I always thought that human engineers would not be smart enough to conceive and design an intelligent machine. It will have to basically design itself through learning.
After experiencing the winter of AI and fixing the logic problem with Backpropagation, we run into two new issues. First, how do we make a machine actually see things (like the internet’s favorite subject: cats)? Second, what happens when we make these machines ridiculously, unnecessarily huge?
Chapters 11 and 12 take us from “Oh, that’s clever design” to “Wait, why does this work?”

Forcing the machine to wear glasses
Chapter 11 is about Convolutional Neural Networks (CNNs), the technology behind almost all modern computer vision.
The author explains how we stopped treating images as random lists of pixels and started respecting their structure. For example, if you connect every pixel to every neuron, the model has to re-learn what a “cat” looks like every time the cat moves one inch to the right. That’s inefficient. So, scientists like Yann LeCun designed convolution: a small filter that slides over the image.
The math here enforces translation invariance. It’s a fancy way of saying: “A cat in the top left is the same as a cat in the bottom right.”

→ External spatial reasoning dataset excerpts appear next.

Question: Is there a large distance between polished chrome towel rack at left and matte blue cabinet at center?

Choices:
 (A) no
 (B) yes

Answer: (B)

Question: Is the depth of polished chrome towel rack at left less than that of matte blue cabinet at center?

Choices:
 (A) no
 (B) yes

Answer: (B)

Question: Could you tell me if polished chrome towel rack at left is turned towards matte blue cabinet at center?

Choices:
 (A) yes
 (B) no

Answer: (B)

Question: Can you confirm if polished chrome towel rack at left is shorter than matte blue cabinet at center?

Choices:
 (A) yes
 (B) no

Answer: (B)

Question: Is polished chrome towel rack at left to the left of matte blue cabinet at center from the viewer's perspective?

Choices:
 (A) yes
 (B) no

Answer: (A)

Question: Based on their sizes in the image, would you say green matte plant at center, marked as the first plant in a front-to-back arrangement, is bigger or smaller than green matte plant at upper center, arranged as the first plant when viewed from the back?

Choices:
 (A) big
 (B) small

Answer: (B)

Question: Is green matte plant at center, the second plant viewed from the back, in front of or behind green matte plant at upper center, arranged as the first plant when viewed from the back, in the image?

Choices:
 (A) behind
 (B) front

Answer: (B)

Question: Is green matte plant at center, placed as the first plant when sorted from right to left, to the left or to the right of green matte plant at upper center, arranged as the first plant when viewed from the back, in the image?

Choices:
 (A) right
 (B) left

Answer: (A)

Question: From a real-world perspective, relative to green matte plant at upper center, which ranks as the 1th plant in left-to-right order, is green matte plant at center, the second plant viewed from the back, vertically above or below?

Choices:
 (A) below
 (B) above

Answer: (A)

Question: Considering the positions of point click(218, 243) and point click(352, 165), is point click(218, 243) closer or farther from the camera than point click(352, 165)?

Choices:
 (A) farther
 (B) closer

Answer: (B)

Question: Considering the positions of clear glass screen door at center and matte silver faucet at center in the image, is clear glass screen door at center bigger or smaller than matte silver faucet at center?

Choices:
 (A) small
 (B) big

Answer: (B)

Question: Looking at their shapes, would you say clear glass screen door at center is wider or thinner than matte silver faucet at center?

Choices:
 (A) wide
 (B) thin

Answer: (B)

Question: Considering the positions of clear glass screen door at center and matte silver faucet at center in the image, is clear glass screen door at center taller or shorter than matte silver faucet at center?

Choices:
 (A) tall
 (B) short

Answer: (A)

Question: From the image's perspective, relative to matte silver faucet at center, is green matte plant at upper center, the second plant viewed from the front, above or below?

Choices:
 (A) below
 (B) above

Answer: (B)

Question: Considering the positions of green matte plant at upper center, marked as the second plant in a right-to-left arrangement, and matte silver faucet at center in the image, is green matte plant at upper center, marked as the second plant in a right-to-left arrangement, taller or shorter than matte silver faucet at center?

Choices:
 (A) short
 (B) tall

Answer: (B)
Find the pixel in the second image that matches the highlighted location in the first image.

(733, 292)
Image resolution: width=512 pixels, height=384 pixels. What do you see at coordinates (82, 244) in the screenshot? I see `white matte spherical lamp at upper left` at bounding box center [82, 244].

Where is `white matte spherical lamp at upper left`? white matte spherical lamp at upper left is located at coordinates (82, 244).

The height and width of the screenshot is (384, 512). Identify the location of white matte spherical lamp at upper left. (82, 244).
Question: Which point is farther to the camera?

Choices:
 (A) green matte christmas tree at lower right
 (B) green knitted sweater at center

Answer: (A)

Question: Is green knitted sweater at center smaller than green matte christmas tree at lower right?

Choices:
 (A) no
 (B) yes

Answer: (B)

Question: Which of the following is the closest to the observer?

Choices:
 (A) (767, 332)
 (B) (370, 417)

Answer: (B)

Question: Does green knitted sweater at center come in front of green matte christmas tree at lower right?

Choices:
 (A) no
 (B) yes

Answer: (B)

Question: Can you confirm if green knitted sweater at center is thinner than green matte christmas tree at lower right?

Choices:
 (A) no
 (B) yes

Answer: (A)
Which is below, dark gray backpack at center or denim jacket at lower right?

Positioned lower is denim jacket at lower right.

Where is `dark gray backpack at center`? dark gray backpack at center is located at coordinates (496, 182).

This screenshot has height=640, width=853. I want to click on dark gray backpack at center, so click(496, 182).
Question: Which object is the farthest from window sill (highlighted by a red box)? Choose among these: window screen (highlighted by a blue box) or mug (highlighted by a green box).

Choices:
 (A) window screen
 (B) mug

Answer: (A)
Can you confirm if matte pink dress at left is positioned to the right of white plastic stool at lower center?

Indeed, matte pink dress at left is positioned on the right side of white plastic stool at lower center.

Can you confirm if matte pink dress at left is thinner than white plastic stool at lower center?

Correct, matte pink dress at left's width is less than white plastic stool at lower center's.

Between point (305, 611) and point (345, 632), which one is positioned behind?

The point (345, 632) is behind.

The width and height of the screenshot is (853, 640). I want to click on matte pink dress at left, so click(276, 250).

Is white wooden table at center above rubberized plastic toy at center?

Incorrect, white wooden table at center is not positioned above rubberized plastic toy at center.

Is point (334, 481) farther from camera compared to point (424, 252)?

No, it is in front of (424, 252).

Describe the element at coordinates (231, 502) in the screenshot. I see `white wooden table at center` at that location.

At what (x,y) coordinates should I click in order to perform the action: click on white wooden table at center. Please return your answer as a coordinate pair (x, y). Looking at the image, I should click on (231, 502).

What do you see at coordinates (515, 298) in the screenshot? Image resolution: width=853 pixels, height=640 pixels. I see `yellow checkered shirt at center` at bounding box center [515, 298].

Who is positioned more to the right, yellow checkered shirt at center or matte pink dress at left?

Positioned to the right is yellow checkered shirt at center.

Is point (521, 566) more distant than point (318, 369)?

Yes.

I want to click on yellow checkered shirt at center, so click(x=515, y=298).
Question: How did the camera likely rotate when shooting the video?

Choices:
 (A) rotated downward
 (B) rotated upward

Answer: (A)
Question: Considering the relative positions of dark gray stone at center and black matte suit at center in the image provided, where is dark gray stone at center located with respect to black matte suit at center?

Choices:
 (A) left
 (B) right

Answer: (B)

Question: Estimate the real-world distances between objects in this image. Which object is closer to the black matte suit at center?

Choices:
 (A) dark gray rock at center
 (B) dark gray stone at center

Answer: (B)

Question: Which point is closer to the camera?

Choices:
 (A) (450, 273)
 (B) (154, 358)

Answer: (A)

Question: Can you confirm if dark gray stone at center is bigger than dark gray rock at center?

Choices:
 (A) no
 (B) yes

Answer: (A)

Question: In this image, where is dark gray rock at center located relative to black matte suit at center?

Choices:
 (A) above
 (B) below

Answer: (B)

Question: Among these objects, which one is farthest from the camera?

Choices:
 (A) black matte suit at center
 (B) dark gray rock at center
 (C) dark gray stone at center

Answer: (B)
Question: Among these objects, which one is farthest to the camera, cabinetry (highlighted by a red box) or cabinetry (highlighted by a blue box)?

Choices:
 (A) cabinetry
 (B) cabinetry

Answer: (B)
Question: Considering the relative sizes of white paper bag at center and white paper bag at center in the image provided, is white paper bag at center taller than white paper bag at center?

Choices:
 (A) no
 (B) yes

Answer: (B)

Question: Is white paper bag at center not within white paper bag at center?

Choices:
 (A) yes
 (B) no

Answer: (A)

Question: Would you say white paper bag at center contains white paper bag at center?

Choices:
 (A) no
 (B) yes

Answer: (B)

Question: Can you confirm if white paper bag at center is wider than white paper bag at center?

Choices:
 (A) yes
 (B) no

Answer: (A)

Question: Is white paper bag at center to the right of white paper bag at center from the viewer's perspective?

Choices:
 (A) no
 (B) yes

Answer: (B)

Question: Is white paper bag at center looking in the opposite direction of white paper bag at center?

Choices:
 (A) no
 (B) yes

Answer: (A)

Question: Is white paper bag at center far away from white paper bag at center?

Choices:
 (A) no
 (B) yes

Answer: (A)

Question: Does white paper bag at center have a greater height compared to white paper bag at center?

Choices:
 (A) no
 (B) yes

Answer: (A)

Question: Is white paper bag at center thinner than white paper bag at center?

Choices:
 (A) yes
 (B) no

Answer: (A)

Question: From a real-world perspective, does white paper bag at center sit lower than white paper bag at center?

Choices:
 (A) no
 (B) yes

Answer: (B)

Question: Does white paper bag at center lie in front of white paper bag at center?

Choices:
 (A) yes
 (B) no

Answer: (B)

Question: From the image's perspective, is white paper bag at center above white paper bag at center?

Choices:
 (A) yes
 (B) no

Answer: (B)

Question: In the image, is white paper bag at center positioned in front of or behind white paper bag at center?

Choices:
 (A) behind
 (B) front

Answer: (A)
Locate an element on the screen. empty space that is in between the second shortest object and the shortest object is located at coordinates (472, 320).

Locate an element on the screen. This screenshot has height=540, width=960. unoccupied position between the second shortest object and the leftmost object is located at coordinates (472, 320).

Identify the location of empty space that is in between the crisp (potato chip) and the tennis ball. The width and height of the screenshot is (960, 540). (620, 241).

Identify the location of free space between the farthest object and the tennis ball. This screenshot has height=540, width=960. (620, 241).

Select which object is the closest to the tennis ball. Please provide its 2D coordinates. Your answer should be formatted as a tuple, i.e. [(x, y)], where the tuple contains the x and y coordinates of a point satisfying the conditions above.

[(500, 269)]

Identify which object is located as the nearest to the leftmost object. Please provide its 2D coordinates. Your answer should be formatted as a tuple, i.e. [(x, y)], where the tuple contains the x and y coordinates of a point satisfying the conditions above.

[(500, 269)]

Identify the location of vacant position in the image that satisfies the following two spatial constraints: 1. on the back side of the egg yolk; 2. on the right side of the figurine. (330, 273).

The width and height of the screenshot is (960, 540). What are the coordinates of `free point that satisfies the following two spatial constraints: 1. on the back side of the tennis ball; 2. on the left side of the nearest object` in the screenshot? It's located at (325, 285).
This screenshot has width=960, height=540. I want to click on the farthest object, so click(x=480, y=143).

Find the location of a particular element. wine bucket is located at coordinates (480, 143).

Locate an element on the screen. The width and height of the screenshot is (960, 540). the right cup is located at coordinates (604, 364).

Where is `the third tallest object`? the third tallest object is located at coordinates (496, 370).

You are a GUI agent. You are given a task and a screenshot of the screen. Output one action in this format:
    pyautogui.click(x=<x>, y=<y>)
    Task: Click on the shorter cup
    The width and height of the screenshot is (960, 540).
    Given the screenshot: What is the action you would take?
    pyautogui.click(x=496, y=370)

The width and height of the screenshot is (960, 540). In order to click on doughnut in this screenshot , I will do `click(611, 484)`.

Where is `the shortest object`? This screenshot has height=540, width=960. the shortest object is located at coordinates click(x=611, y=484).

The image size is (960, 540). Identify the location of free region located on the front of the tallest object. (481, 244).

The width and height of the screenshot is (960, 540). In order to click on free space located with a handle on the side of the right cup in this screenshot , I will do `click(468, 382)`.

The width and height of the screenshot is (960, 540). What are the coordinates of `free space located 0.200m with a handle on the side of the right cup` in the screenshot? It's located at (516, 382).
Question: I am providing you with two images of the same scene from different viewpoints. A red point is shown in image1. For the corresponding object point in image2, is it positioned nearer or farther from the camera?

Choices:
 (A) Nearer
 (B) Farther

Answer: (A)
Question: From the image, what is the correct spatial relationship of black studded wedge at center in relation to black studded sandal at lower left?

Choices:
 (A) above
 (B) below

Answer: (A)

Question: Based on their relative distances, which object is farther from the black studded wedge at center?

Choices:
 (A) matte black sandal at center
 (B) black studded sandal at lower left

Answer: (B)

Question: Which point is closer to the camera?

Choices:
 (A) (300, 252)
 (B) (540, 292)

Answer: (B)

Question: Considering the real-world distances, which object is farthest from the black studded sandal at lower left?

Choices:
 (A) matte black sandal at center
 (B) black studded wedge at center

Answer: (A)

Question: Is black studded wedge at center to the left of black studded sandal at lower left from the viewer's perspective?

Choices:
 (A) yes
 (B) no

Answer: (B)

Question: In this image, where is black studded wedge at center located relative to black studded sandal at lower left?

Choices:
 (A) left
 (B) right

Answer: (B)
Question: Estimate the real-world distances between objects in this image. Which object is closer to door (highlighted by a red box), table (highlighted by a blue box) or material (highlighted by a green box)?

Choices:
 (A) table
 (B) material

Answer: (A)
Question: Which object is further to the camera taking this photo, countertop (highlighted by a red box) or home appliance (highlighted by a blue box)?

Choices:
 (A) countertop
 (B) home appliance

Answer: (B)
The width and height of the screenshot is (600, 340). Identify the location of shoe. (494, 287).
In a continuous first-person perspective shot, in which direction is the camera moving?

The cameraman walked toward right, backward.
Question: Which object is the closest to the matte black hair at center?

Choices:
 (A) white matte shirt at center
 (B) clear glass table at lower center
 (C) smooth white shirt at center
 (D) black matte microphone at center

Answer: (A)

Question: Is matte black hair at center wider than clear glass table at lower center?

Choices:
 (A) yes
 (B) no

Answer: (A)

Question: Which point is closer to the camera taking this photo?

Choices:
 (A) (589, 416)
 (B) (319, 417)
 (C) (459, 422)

I like this chapter because it feels like engineering. We, the humans, understood the world (objects have edges, shapes don’t change when they move), and we hard-coded that understanding into the network structure. We are essentially forcing the AI to see the world through human-designed glasses. It feels safe. It feels like we are in control.
…And then the curve went weird
Then Chapter 12 arrives and throws all that safety out the window. It talks about Double Descent.
In traditional statistics (and in every Intro to ML class), base on what we have learnt, there is a golden rule: Do not overfit. If your model is too complex, it will memorize the training data and fail on the test data. The error curve should go down, and then shoot up if you keep adding parameters.
But in modern Deep Learning, if you keep making the model way bigger than it has any right to be, the error shoots up… and then, magically, goes down again? (Yes this is shocking to me when I firstly read about it).
Ananthaswamy calls this “Terra Incognita.” It defies classical intuition. It’s like studying for an exam:
Underfitting: You didn’t study. You fail.
Overfitting: You memorized the practice questions but don’t understand the concepts. You fail the real exam.
Double Descent: You memorized the entire textbook, every footnote, and the teacher’s diary. Suddenly… you pass?
This is the “interpolation regime.” The model is so big it fits everything perfectly, yet somehow it smooths out and generalizes well.
Closing
With CNNs, we played the role of the intelligent designer. We crafted the lens, confident that we knew how the machine should see.
But with Double Descent, we stopped designing and started overwhelming. We are succeeding not by following the rules of statistics, but by making models so colossally huge that they simply crush the rules under their own weight.
It leaves me with a lingering question: Are we actually ‘solving’ intelligence, or are we just building a high-dimensional lookup table that is—quite literally—too big to fail? The math is elegant and the output is brilliant, sure. But standing here, watching the error curve dip for reasons we can barely explain, it feels less like we’ve discovered a formula, and more like we’ve successfully cast a spell. Let’s just hope we know the counter-spell.
Now, if you’ll excuse me, I need to go sacrifice another GPU to the AI gods.